View Full Version : [ubuntu] Can I install on a disk with bad sectors?

December 29th, 2008, 09:28 AM
Ubuntu 8.10, Sony Vaio Laptop VGN-FZ180E, currently w/ Windows Vista.

The installer can't resize the windows partition, because it says there are bad sectors. Ahah, perhaps that is why this laptop has been running so poorly in the first place!

We went back to windows and ran CHKDSK /f /r on the drive. Chkdsk found some bad sectors, and claims to have repaired everything successfully.

However, GParted still shows bad sectors and won't allow us to resize the partition.

1. I know one bad sector often begets more, and is a sign of a dying drive; but other times it's just one or two bad ones, and the rest of the drive works fine for quite a while still.
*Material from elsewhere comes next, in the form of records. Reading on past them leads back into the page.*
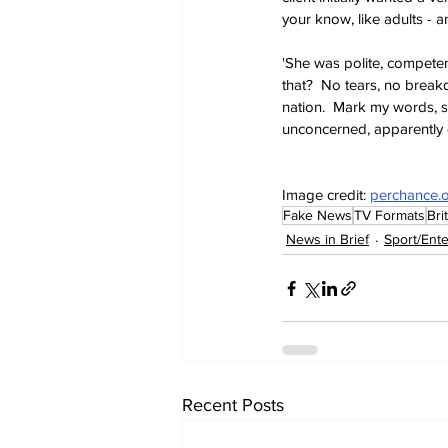
your know, like adults - a
'She was polite, competen
that?  No tears, no breakd
nation.  Mark my words, s
unconcerned, apparently q
Image credit: 
perchance.
Fake News
TV Formats
Bri
News in Brief
Sport/Ent
Recent Posts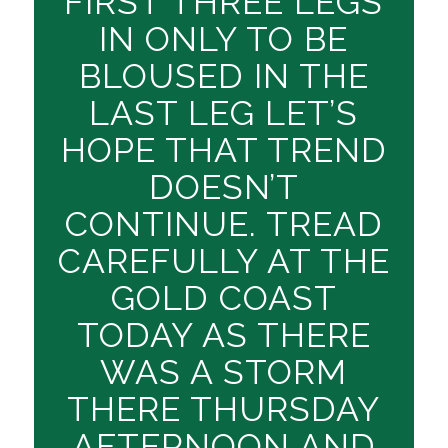
FIRST THREE LEGS
IN ONLY TO BE
BLOUSED IN THE
LAST LEG LET’S
HOPE THAT TREND
DOESN’T
CONTINUE. TREAD
CAREFULLY AT THE
GOLD COAST
TODAY AS THERE
WAS A STORM
THERE THURSDAY
AFTERNOON AND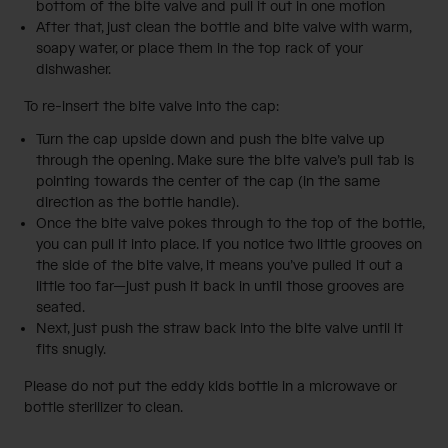
bottom of the bite valve and pull it out in one motion
After that, just clean the bottle and bite valve with warm,
soapy water, or place them in the top rack of your
dishwasher.
To re-insert the bite valve into the cap:
Turn the cap upside down and push the bite valve up
through the opening. Make sure the bite valve’s pull tab is
pointing towards the center of the cap (in the same
direction as the bottle handle).
Once the bite valve pokes through to the top of the bottle,
you can pull it into place. If you notice two little grooves on
the side of the bite valve, it means you’ve pulled it out a
little too far—just push it back in until those grooves are
seated.
Next, just push the straw back into the bite valve until it
fits snugly.
Please do not put the eddy kids bottle in a microwave or
bottle sterilizer to clean.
Given that, if Chkdsk (which I assume is something like fsck and badblocks? ) passes, should the drive appear clean enough to GParted or will GParted never allow me to resize it once there are some bad bocks?

2. GParted says I can run give ntfsresize a flag to force it to resize a partition even if it has bad blocks. Can that be done from inside GParted or does it have to be done manually from the terminal?

3. If so, can someone point me to some good, clear instructions on how to resize an ntfs filesystem and partition from the command line? the man pages are ok but I want to make sure I don't destroy this drive, since it's not mine.


December 29th, 2008, 09:32 AM
Vista has it's own partitioning utilty. Give that a try and see if you can partition the drive:

December 30th, 2008, 07:03 PM
Yeah, we tried that, but ran into the same problem as the author of the article - the available shrink space was tiny (around 400MB) even with 60GB free, the drive defragged, and with paging, snapshots, etc. disabled. I'm amazed that they have the cajones to let you resize your boot partition while it's mounted, but I guess if Vista can stitch together panoramic photos it can do anything! :)

Meanwhile that laptop seems to be getting sicker: longer and longer boots, more freezes, slower file access ... we're going to just put a new hard drive in and go from there.

December 30th, 2008, 10:08 PM
I feel awful recommending a proprietary tool, but Spinrite has always served me well in the past in terms of handling bad sectors etc. One should pay for it, though - so unless you're regularly playing around with HDDs, it may well be cheaper & easier to get a new drive. Of course, there are free ways to acquire that software, but we couldn't condone those methods.